Giraldus Cambrensis was an early English historian. He was born about 1146. His proper name waa Gerald de Barry, and he was son of William de Barry, a Norman noble of Pembrokeshire. He was educated under his uncle, the Bishop of St. David's, and afterwards at the University of Paris. He returned in 1172, and was appointed Archdeacon of St. David's. His uncle dying soon after, Gerald was elected to succeed him, but the king refused to confirm the appointment, and Gerald withdrew to Paris, where he was appointed professor of canon law. In the following year (1180) he returned to England, where he was required to administer the bishopric of St. David's, the proper bishop having proved himself incompetent. He discharged this office for four years, and was then appointed a royal chaplain.

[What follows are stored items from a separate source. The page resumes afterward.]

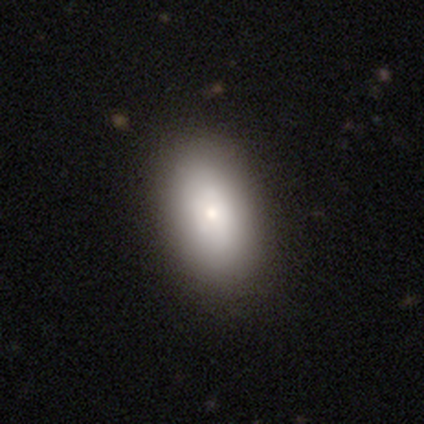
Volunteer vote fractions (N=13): A smooth galaxy with no disk features (92%) that is in between round and cigar-shaped (100%).

Vote fractions:
- Smooth or featured? smooth: 92% / star or artifact: 8% / featured or disk: 0%
- How rounded? in between: 100% / round: 0% / cigar-shaped: 0%
- Merging? none: 92% / minor disturbance: 8% / major disturbance: 0% / merger: 0%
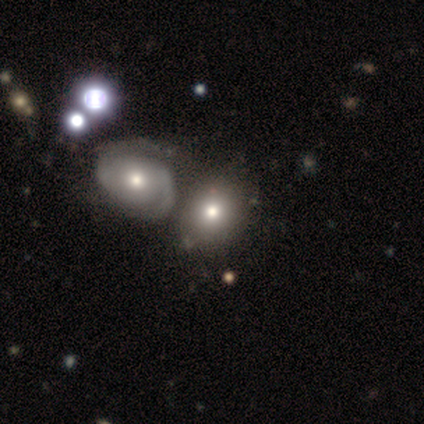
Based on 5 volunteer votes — A smooth galaxy with no disk features (60%) that is in between round and cigar-shaped (100%).

Vote fractions:
- Smooth or featured? smooth: 60% / featured or disk: 40% / star or artifact: 0%
- How rounded? in between: 100% / round: 0% / cigar-shaped: 0%
- Merging? none: 60% / minor disturbance: 20% / merger: 20% / major disturbance: 0%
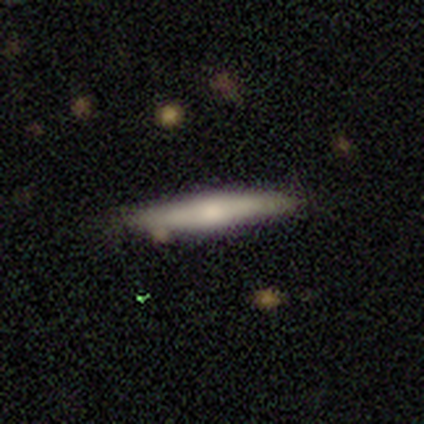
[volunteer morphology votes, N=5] smooth-or-featured: smooth: 60% | featured or disk: 20% | star or artifact: 20%
  how-rounded: cigar-shaped: 67% | round: 33% | in between: 0%
  merging: none: 100% | minor disturbance: 0% | major disturbance: 0% | merger: 0%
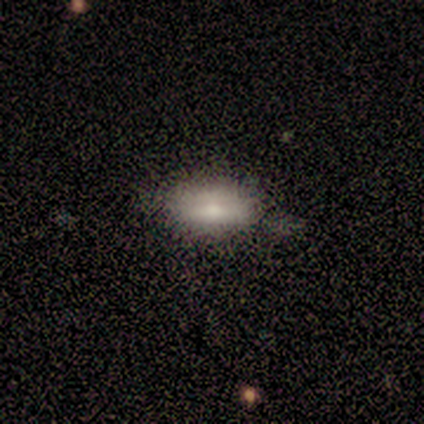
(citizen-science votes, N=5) Volunteers were most divided on "merging": none: 80%, minor disturbance: 20%, major disturbance: 0%, merger: 0%. More confident: smooth or featured — smooth (100%); how rounded — in between (100%).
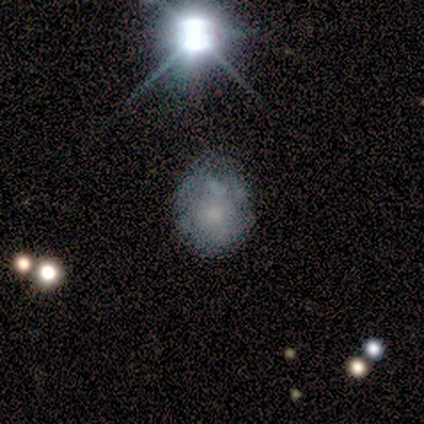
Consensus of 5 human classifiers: Smooth or featured: featured or disk — 60% (smooth — 40%)
Edge-on disk: no — 100%
Bar: no — 100%
Spiral arms: no — 100%
Bulge size: small — 67% (moderate — 33%)
Merging: none — 40% (minor disturbance — 20%)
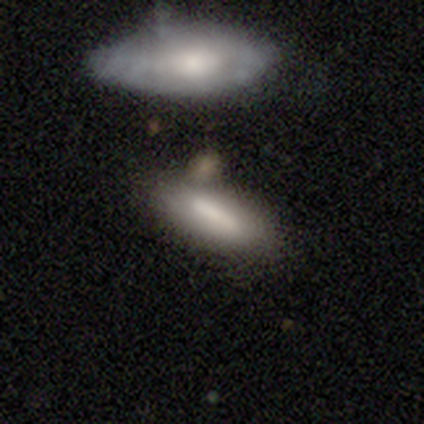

As companion to the king's son, Prince John, he went to Ireland in 1185, where he collected the materials for his Topography of Ireland (Topographia Hibernian). He afterwards drew up a similar work on Wales (Itinerarium Cambriae). After the departure of Richard I for Palestine, Gerald remained to conduct the affairs of the government, but in 1192 retired to Lincoln for purposes of study. He was again elected to the see of St. David's, but Richard I prevented his installation. He now retired from the world, and refused the bishopric when again offered to him. The year of his death is unknown. He was a person of great vanity and ambition, and was also remarkable for his credulity. The De Rebus a se Gestis, which, with others of his minor works, is published in Wharton'a Anglia Sacra, contains the most remarkable instances of the author's vanity and self-esteem.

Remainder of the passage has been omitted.